### Task requirements
Return exactly the lines that run from the one with "Acción de nulidad (art." to the last line of the entries below, both included, and nothing else.

Page-level text extractions:

-- Opening Marker --

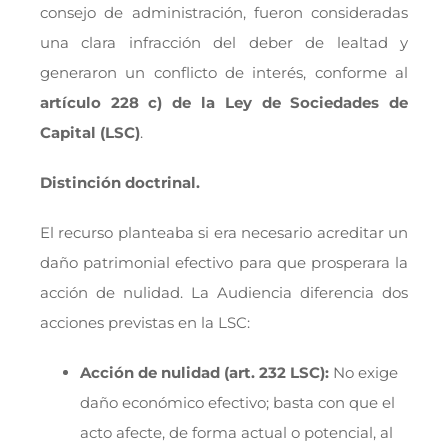
consejo de administración, fueron consideradas
una clara infracción del deber de lealtad y
generaron un conflicto de interés, conforme al
artículo 228 c) de la Ley de Sociedades de
Capital (LSC)
.
Distinción doctrinal.
El recurso planteaba si era necesario acreditar un
daño patrimonial efectivo para que prosperara la
acción de nulidad. La Audiencia diferencia dos
acciones previstas en la LSC:
Acción de nulidad (art. 232 LSC):
No exige
daño económico efectivo; basta con que el
acto afecte, de forma actual o potencial, al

-- Closing Marker --

### Result of the task
Acción de nulidad (art. 232 LSC):
No exige
daño económico efectivo; basta con que el
acto afecte, de forma actual o potencial, al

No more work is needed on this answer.